> [Task statement]
Using the entries below, say how many of the lines carry "TRIANGLE". Write the number alone.

> [Data for this task]
════

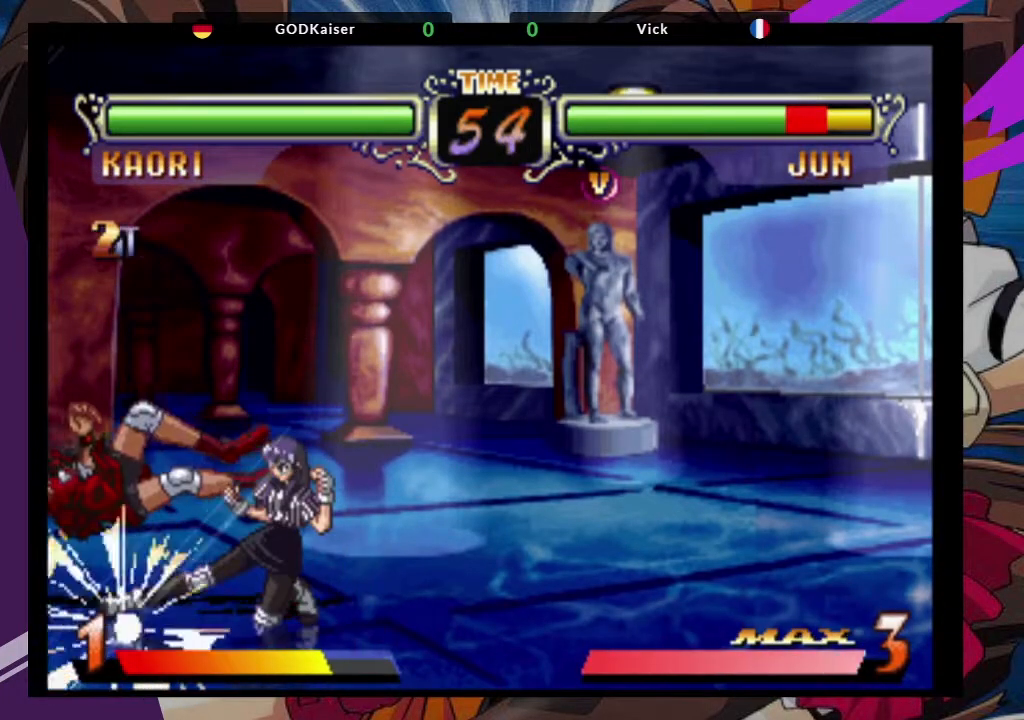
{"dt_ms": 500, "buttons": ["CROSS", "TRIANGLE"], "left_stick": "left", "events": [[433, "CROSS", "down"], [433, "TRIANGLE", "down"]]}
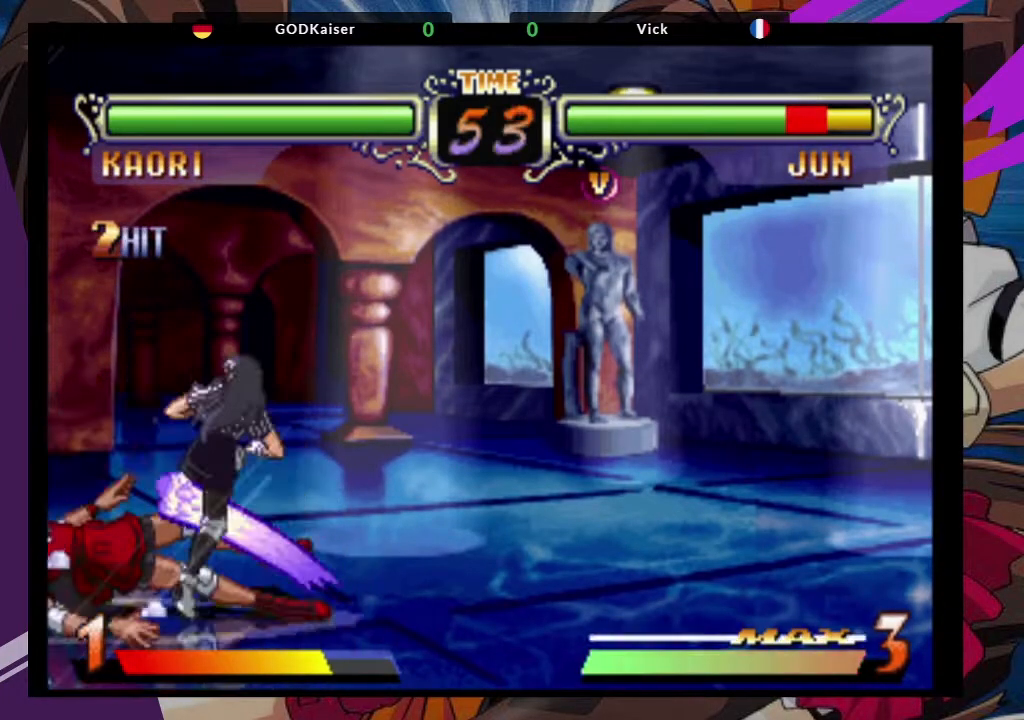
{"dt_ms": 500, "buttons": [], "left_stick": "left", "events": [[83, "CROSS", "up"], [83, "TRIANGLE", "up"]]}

════

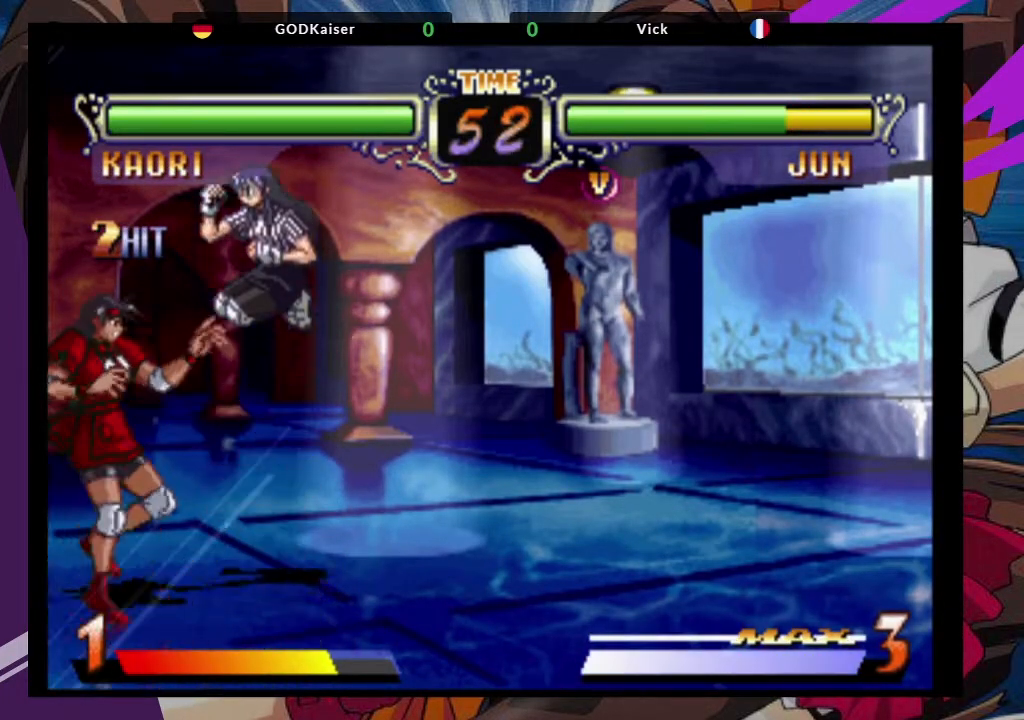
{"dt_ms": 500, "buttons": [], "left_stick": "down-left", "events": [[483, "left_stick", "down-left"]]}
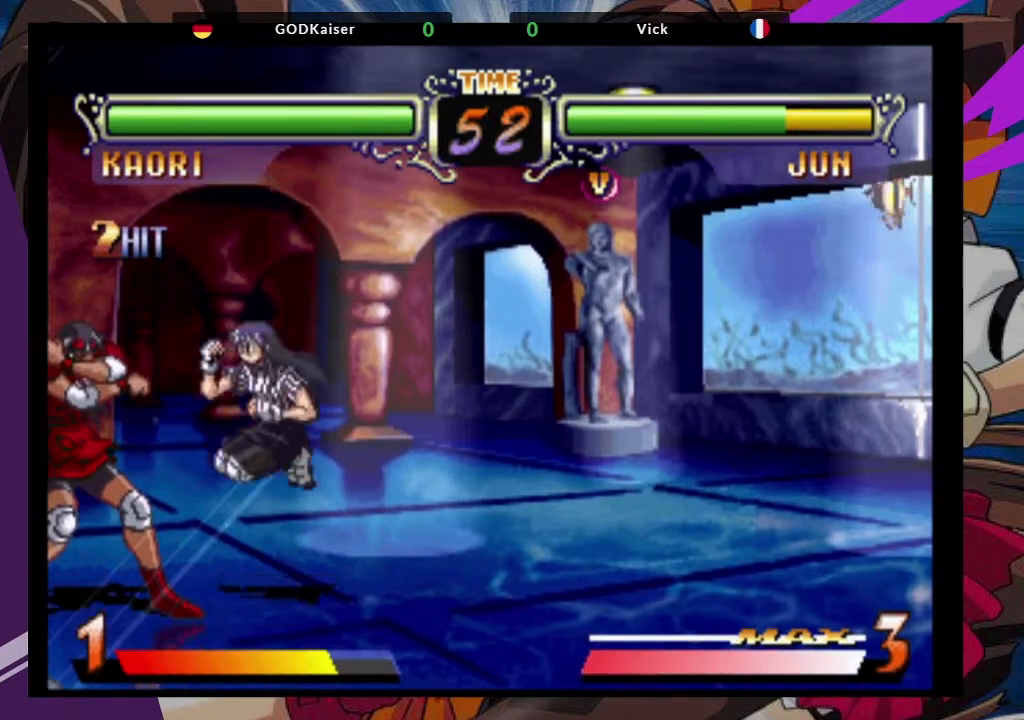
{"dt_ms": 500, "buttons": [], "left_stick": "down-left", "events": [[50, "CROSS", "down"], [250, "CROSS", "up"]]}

════

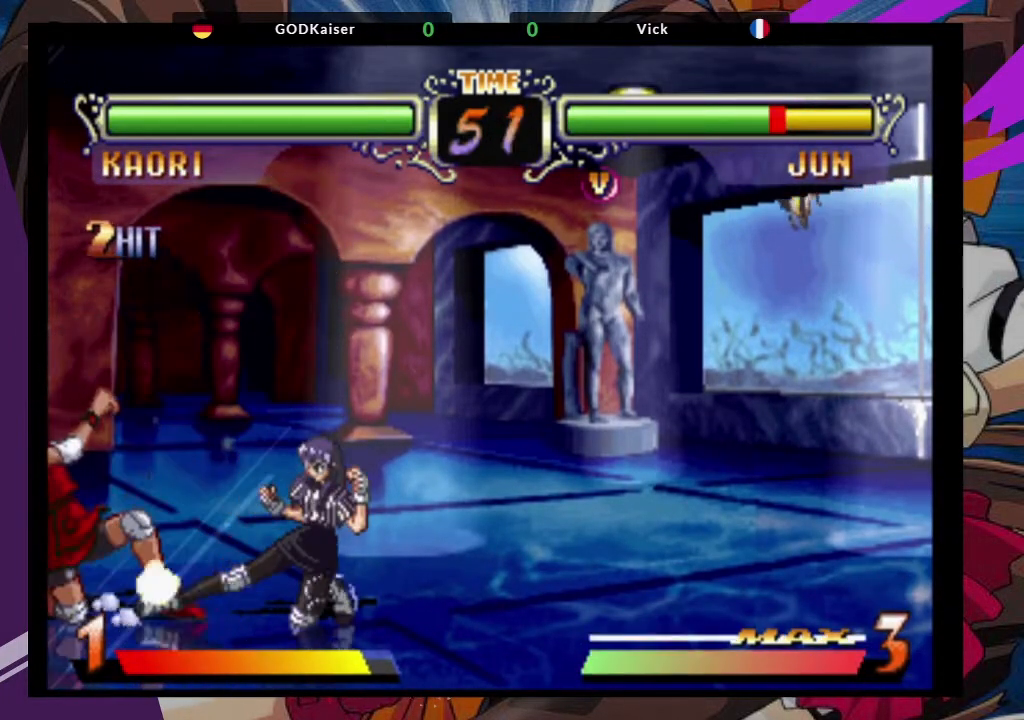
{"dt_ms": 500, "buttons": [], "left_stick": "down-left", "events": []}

════

> [Task result]
2